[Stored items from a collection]
# # # #

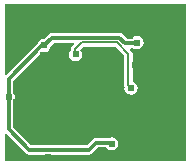
<source format=gbl>
G04*
G04 #@! TF.GenerationSoftware,Altium Limited,Altium Designer,19.0.15 (446)*
G04*
G04 Layer_Physical_Order=4*
G04 Layer_Color=16711680*
%FSLAX24Y24*%
%MOIN*%
G70*
G01*
G75*
%ADD12C,0.0079*%
%ADD45C,0.0240*%
%ADD46C,0.0118*%
G36*
X3214Y-2230D02*
X-2820D01*
Y-1328D01*
X-2770Y-1308D01*
X-2113Y-1965D01*
X-2060Y-2000D01*
X-1998Y-2012D01*
X-2D01*
X61Y-2000D01*
X113Y-1965D01*
X303Y-1774D01*
X564D01*
X589Y-1812D01*
X662Y-1861D01*
X748Y-1878D01*
X834Y-1861D01*
X907Y-1812D01*
X955Y-1739D01*
X972Y-1654D01*
X955Y-1568D01*
X907Y-1495D01*
X834Y-1446D01*
X748Y-1429D01*
X662Y-1446D01*
X657Y-1450D01*
X236D01*
X174Y-1462D01*
X122Y-1498D01*
X-69Y-1688D01*
X-1931D01*
X-2525Y-1094D01*
Y-262D01*
X-2480Y-194D01*
X-2463Y-108D01*
X-2480Y-22D01*
X-2525Y45D01*
Y427D01*
X-1543Y1409D01*
X-1496Y1400D01*
X-1410Y1417D01*
X-1337Y1465D01*
X-1289Y1538D01*
X-1273Y1618D01*
X-1171Y1720D01*
X-515D01*
X-496Y1673D01*
X-560Y1609D01*
X-591Y1563D01*
X-602Y1508D01*
Y1488D01*
X-609Y1484D01*
X-657Y1411D01*
X-674Y1325D01*
X-657Y1239D01*
X-609Y1166D01*
X-536Y1118D01*
X-450Y1101D01*
X-364Y1118D01*
X-291Y1166D01*
X-243Y1239D01*
X-226Y1325D01*
X-243Y1411D01*
X-288Y1479D01*
X-185Y1582D01*
X874Y1582D01*
X1164Y1292D01*
Y290D01*
X1175Y235D01*
X1182Y226D01*
X1176Y196D01*
X1193Y110D01*
X1241Y37D01*
X1314Y-11D01*
X1400Y-28D01*
X1486Y-11D01*
X1559Y37D01*
X1607Y110D01*
X1624Y196D01*
X1607Y282D01*
X1559Y355D01*
X1486Y403D01*
X1448Y411D01*
Y1351D01*
X1437Y1406D01*
X1407Y1452D01*
X1372Y1487D01*
X1391Y1533D01*
X1467D01*
X1504Y1508D01*
X1590Y1491D01*
X1676Y1508D01*
X1749Y1556D01*
X1797Y1629D01*
X1814Y1715D01*
X1797Y1801D01*
X1749Y1874D01*
X1676Y1922D01*
X1590Y1939D01*
X1504Y1922D01*
X1431Y1874D01*
X1420Y1857D01*
X1260D01*
X1121Y1996D01*
X1068Y2032D01*
X1006Y2044D01*
X-1238D01*
X-1300Y2032D01*
X-1353Y1996D01*
X-1502Y1847D01*
X-1582Y1831D01*
X-1655Y1783D01*
X-1703Y1710D01*
X-1704Y1707D01*
X-2770Y640D01*
X-2820Y661D01*
Y3017D01*
X3214D01*
Y-2230D01*
D02*
G37*
D12*
X-244Y1724D02*
X933Y1724D01*
X1306Y290D02*
X1400Y196D01*
X1306Y290D02*
Y1351D01*
X933Y1724D02*
X1306Y1351D01*
X-460Y1345D02*
Y1508D01*
X-244Y1724D01*
D45*
X-797Y1437D02*
D03*
X-1370Y-2110D02*
D03*
X1360D02*
D03*
X1760Y-641D02*
D03*
X2440Y0D02*
D03*
X2120Y405D02*
D03*
X1368Y1939D02*
D03*
X1400Y196D02*
D03*
X1590Y1715D02*
D03*
X1530Y979D02*
D03*
X2410Y1431D02*
D03*
X-150Y1375D02*
D03*
X-450Y1325D02*
D03*
X3091Y1939D02*
D03*
X1998Y-1348D02*
D03*
X3091Y-2106D02*
D03*
X2254Y2894D02*
D03*
X2697Y30D02*
D03*
Y-659D02*
D03*
X-1496Y1624D02*
D03*
X3091Y-1348D02*
D03*
X1998Y-2106D02*
D03*
X1063Y-1063D02*
D03*
X1367Y-1634D02*
D03*
X472Y-1850D02*
D03*
X728Y-2106D02*
D03*
X748Y-1654D02*
D03*
X-2687Y-108D02*
D03*
X3091Y-659D02*
D03*
X2203Y-657D02*
D03*
X3091Y30D02*
D03*
X433Y-433D02*
D03*
X0D02*
D03*
X-433D02*
D03*
X433Y0D02*
D03*
X0D02*
D03*
X-433D02*
D03*
X433Y433D02*
D03*
X0D02*
D03*
X-433D02*
D03*
X3091Y2894D02*
D03*
X1407D02*
D03*
X-1526Y1319D02*
D03*
X-2697Y2894D02*
D03*
X-1220D02*
D03*
X305D02*
D03*
X-1152Y-1063D02*
D03*
X-2697Y-1555D02*
D03*
Y1437D02*
D03*
X3100Y1043D02*
D03*
X-2697Y-2106D02*
D03*
X-2402Y1929D02*
D03*
X-2087D02*
D03*
X-2431Y-709D02*
D03*
X-2431Y-276D02*
D03*
X-1220Y2244D02*
D03*
X39Y2451D02*
D03*
X344Y2126D02*
D03*
D46*
X-2687Y-1161D02*
X-1998Y-1850D01*
X-2D01*
X236Y-1612D01*
X-1238Y1882D02*
X1006D01*
X1193Y1695D02*
X1600D01*
X1006Y1882D02*
X1193Y1695D01*
X-1496Y1624D02*
X-1238Y1882D01*
X-1557Y1624D02*
X-1496D01*
X-2687Y494D02*
X-1557Y1624D01*
X-2687Y-108D02*
Y494D01*
Y-1161D02*
Y-108D01*
X236Y-1612D02*
X707D01*
X748Y-1654D01*
M02*

</source>
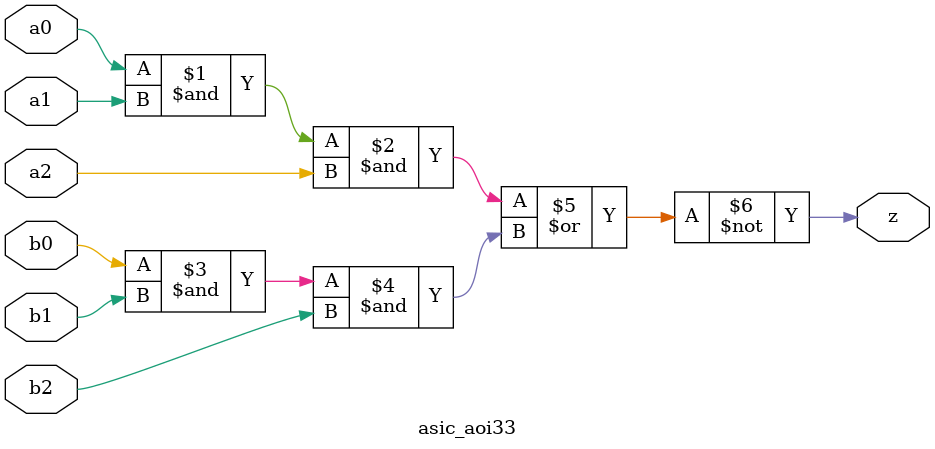
<source format=v>
module asic_aoi33(	// file.cleaned.mlir:2:3
  input  a0,	// file.cleaned.mlir:2:28
         a1,	// file.cleaned.mlir:2:41
         a2,	// file.cleaned.mlir:2:54
         b0,	// file.cleaned.mlir:2:67
         b1,	// file.cleaned.mlir:2:80
         b2,	// file.cleaned.mlir:2:93
  output z	// file.cleaned.mlir:2:107
);

  assign z = ~(a0 & a1 & a2 | b0 & b1 & b2);	// file.cleaned.mlir:4:10, :5:10, :6:10, :7:10, :8:5
endmodule


</source>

# # # #

EXERCISE ▸
When you retype the data above, match every line exactly and leave the pictures behind.

ANSWER BOX ▸
<source format=gbl>
G04*
G04 #@! TF.GenerationSoftware,Altium Limited,Altium Designer,19.0.15 (446)*
G04*
G04 Layer_Physical_Order=4*
G04 Layer_Color=16711680*
%FSLAX24Y24*%
%MOIN*%
G70*
G01*
G75*
%ADD12C,0.0079*%
%ADD45C,0.0240*%
%ADD46C,0.0118*%
G36*
X3214Y-2230D02*
X-2820D01*
Y-1328D01*
X-2770Y-1308D01*
X-2113Y-1965D01*
X-2060Y-2000D01*
X-1998Y-2012D01*
X-2D01*
X61Y-2000D01*
X113Y-1965D01*
X303Y-1774D01*
X564D01*
X589Y-1812D01*
X662Y-1861D01*
X748Y-1878D01*
X834Y-1861D01*
X907Y-1812D01*
X955Y-1739D01*
X972Y-1654D01*
X955Y-1568D01*
X907Y-1495D01*
X834Y-1446D01*
X748Y-1429D01*
X662Y-1446D01*
X657Y-1450D01*
X236D01*
X174Y-1462D01*
X122Y-1498D01*
X-69Y-1688D01*
X-1931D01*
X-2525Y-1094D01*
Y-262D01*
X-2480Y-194D01*
X-2463Y-108D01*
X-2480Y-22D01*
X-2525Y45D01*
Y427D01*
X-1543Y1409D01*
X-1496Y1400D01*
X-1410Y1417D01*
X-1337Y1465D01*
X-1289Y1538D01*
X-1273Y1618D01*
X-1171Y1720D01*
X-515D01*
X-496Y1673D01*
X-560Y1609D01*
X-591Y1563D01*
X-602Y1508D01*
Y1488D01*
X-609Y1484D01*
X-657Y1411D01*
X-674Y1325D01*
X-657Y1239D01*
X-609Y1166D01*
X-536Y1118D01*
X-450Y1101D01*
X-364Y1118D01*
X-291Y1166D01*
X-243Y1239D01*
X-226Y1325D01*
X-243Y1411D01*
X-288Y1479D01*
X-185Y1582D01*
X874Y1582D01*
X1164Y1292D01*
Y290D01*
X1175Y235D01*
X1182Y226D01*
X1176Y196D01*
X1193Y110D01*
X1241Y37D01*
X1314Y-11D01*
X1400Y-28D01*
X1486Y-11D01*
X1559Y37D01*
X1607Y110D01*
X1624Y196D01*
X1607Y282D01*
X1559Y355D01*
X1486Y403D01*
X1448Y411D01*
Y1351D01*
X1437Y1406D01*
X1407Y1452D01*
X1372Y1487D01*
X1391Y1533D01*
X1467D01*
X1504Y1508D01*
X1590Y1491D01*
X1676Y1508D01*
X1749Y1556D01*
X1797Y1629D01*
X1814Y1715D01*
X1797Y1801D01*
X1749Y1874D01*
X1676Y1922D01*
X1590Y1939D01*
X1504Y1922D01*
X1431Y1874D01*
X1420Y1857D01*
X1260D01*
X1121Y1996D01*
X1068Y2032D01*
X1006Y2044D01*
X-1238D01*
X-1300Y2032D01*
X-1353Y1996D01*
X-1502Y1847D01*
X-1582Y1831D01*
X-1655Y1783D01*
X-1703Y1710D01*
X-1704Y1707D01*
X-2770Y640D01*
X-2820Y661D01*
Y3017D01*
X3214D01*
Y-2230D01*
D02*
G37*
D12*
X-244Y1724D02*
X933Y1724D01*
X1306Y290D02*
X1400Y196D01*
X1306Y290D02*
Y1351D01*
X933Y1724D02*
X1306Y1351D01*
X-460Y1345D02*
Y1508D01*
X-244Y1724D01*
D45*
X-797Y1437D02*
D03*
X-1370Y-2110D02*
D03*
X1360D02*
D03*
X1760Y-641D02*
D03*
X2440Y0D02*
D03*
X2120Y405D02*
D03*
X1368Y1939D02*
D03*
X1400Y196D02*
D03*
X1590Y1715D02*
D03*
X1530Y979D02*
D03*
X2410Y1431D02*
D03*
X-150Y1375D02*
D03*
X-450Y1325D02*
D03*
X3091Y1939D02*
D03*
X1998Y-1348D02*
D03*
X3091Y-2106D02*
D03*
X2254Y2894D02*
D03*
X2697Y30D02*
D03*
Y-659D02*
D03*
X-1496Y1624D02*
D03*
X3091Y-1348D02*
D03*
X1998Y-2106D02*
D03*
X1063Y-1063D02*
D03*
X1367Y-1634D02*
D03*
X472Y-1850D02*
D03*
X728Y-2106D02*
D03*
X748Y-1654D02*
D03*
X-2687Y-108D02*
D03*
X3091Y-659D02*
D03*
X2203Y-657D02*
D03*
X3091Y30D02*
D03*
X433Y-433D02*
D03*
X0D02*
D03*
X-433D02*
D03*
X433Y0D02*
D03*
X0D02*
D03*
X-433D02*
D03*
X433Y433D02*
D03*
X0D02*
D03*
X-433D02*
D03*
X3091Y2894D02*
D03*
X1407D02*
D03*
X-1526Y1319D02*
D03*
X-2697Y2894D02*
D03*
X-1220D02*
D03*
X305D02*
D03*
X-1152Y-1063D02*
D03*
X-2697Y-1555D02*
D03*
Y1437D02*
D03*
X3100Y1043D02*
D03*
X-2697Y-2106D02*
D03*
X-2402Y1929D02*
D03*
X-2087D02*
D03*
X-2431Y-709D02*
D03*
X-2431Y-276D02*
D03*
X-1220Y2244D02*
D03*
X39Y2451D02*
D03*
X344Y2126D02*
D03*
D46*
X-2687Y-1161D02*
X-1998Y-1850D01*
X-2D01*
X236Y-1612D01*
X-1238Y1882D02*
X1006D01*
X1193Y1695D02*
X1600D01*
X1006Y1882D02*
X1193Y1695D01*
X-1496Y1624D02*
X-1238Y1882D01*
X-1557Y1624D02*
X-1496D01*
X-2687Y494D02*
X-1557Y1624D01*
X-2687Y-108D02*
Y494D01*
Y-1161D02*
Y-108D01*
X236Y-1612D02*
X707D01*
X748Y-1654D01*
M02*

</source>
<source format=v>
module asic_aoi33(	// file.cleaned.mlir:2:3
  input  a0,	// file.cleaned.mlir:2:28
         a1,	// file.cleaned.mlir:2:41
         a2,	// file.cleaned.mlir:2:54
         b0,	// file.cleaned.mlir:2:67
         b1,	// file.cleaned.mlir:2:80
         b2,	// file.cleaned.mlir:2:93
  output z	// file.cleaned.mlir:2:107
);

  assign z = ~(a0 & a1 & a2 | b0 & b1 & b2);	// file.cleaned.mlir:4:10, :5:10, :6:10, :7:10, :8:5
endmodule


</source>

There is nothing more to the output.